Time: plongée dans l'horlogerie du futur

L’horlogerie n’est pas l’astrologie. En Suisse, tout est calculé, anticipé, mesuré dans les moindres recoins. L’horlogerie de nos aïeuls a été maintes fois décortiquée : les Breguet, Moinet, Huygens, Arnold, Berthoud, Graham et Janvier ont (presque) tout confessé sur l’autel de la science. Les horlogers contemporains continuent de s’en nourrir. Quid des générations futures ? A-t-on déjà les prémices de l’horlogerie de demain ?

Dans certains cas, oui. Il ne s’agit nullement de fumantes extrapolations mais de physique, voire de logique. Certains matériaux s’affirment déjà comme incontournables dans les dix ou vingt prochaines années. Il est acquis que l’on peut gagner en légèreté comme en précision. Et en taille ? Probablement pas : la miniaturisation perd tout son sens si elle aboutit à des garde-temps... que l’on ne peut plus lire. Une montre mécanique doit généralement se situer entre 35 et 45 mm de diamètre pour offrir une lecture aisée et cela ne devrait pas varier à l’avenir.

 

3 grammes à 770.000 euros

Entre ces diamètres, tout reste possible. L’heure étant au « less is more », l’horlogerie mécanique s’emploie à créer des boîtes de plus en plus fines et légères. C’est clairement une voie d’avenir pour l’horlogerie. Elle a été grandement défrichée par Richard Mille. La jeune marque créée en 2001 est passée maître dans l’art du carbone, ultra léger et ultra résistant. Sa RM 27-02 a même séduit Rafael Nadal, avec un mouvement qui ne pèse que 3,35 grammes. Développés en partenariat avec la société North Thin Ply Technology, la lunette et le fond de la pièce sont réalisés à partir d'un matériau inédit qui combine carbone NTPT (utilisé en Formule 1 et en aéronautique) et quartz TPT (un empilement de plus de 600 couches de filaments de quartz). Prix de la montre la plus légère au monde : 770.000 euros.

D’autres marques œuvrent dans le même sens et avec des prix plus démocratiques. C’est le cas de Breitling avec un matériau innovant, baptisé Breitlight. 3,3 fois plus léger que le titane et 5,8 fois plus que l’acier tout en étant plus dur, ce matériau se distingue par sa résistance aux rayures, à la traction et à la corrosion, son amagnétisme, sa stabilité thermique et son caractère anallergique – sans oublier un toucher plus chaud que le métal et un effet légèrement marbré renforçant l’originalité du design.

 

La quête ultime de précision

En son cœur battant, la montre de demain se distinguera par sa précision.
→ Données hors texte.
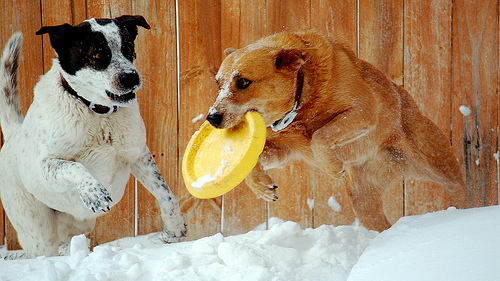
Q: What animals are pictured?
A: Dogs.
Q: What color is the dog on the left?
A: White and black.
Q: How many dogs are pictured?
A: Two.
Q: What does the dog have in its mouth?
A: A frisbee.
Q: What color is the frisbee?
A: Yellow.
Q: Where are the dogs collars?
A: On their necks.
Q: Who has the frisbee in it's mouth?
A: The brown dog.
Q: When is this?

Certes, la montre mécanique la plus perfectionnée n’arrivera jamais à la justesse d’un jouet à quartz à moins de cinq euros. En horlogerie traditionnelle, l’enjeu est tout autre : développer l’art horloger pour obtenir la plus grande précision par la seule voie mécanique.

Cette quête quasi mystique est portée par les plus grands noms de l’industrie. Patek Philippe en est l’un des chantres. La manufacture genevoise s’est associée à d’autres grandes maisons (Rolex, le Swatch Group, entre autres) avec un objectif clair : dépasser les limites physiques qui sont celles des matériaux traditionnels. Résultat : l’avènement du silicium. Alors qu’une montre traditionnelle se caractérise par une succession de chocs (le fameux ‘tic-tac’ de son organe réglant), le silicium, par son élasticité, permet de travailler en souplesse par un jeu de lames pas plus épaisses qu’un cheveu et qui se forment et se déforment au fil des battements de la montre. Qui plus est, le silicium est insensible aux variations de températures. Omega, Longines, Tissot, Jaquet Droz, Breguet, Blancpain en font déjà usage et bien d’autres devraient suivre.

 

 

Mauvaises ondes

Les champs magnétiques seront les bêtes noires de l’horlogerie de demain. Entre fermoirs aimantés de sac à mains, présence de deux téléphones dans une même poche, d’une tablette à proximité, d’un ordinateur portable voire d’enceintes miniatures, tout est fait pour perturber les éléments en acier d’une montre mécanique. Certains ne dépassant pas la largeur d’un cheveu, le moindre champ magnétique ruine sa bonne marche.

Par le passé, une simple cage de Faraday, qui venait littéralement envelopper le calibre d’une montre, protégeait ce dernier des agressions magnétiques. Aujourd’hui, la tendance est plutôt d’utiliser des matériaux amagnétiques. Omega a ouvert la voie en garantissant avec ces calibres Master Chronometer une résistance extrême à 15.000 Gauss. Cette valeur correspond à celle d’une exposition à une IRM : une situation peu fréquente de nos jours mais l’horlogerie suisse se voulant éternelle, mieux vaut prévenir que guérir.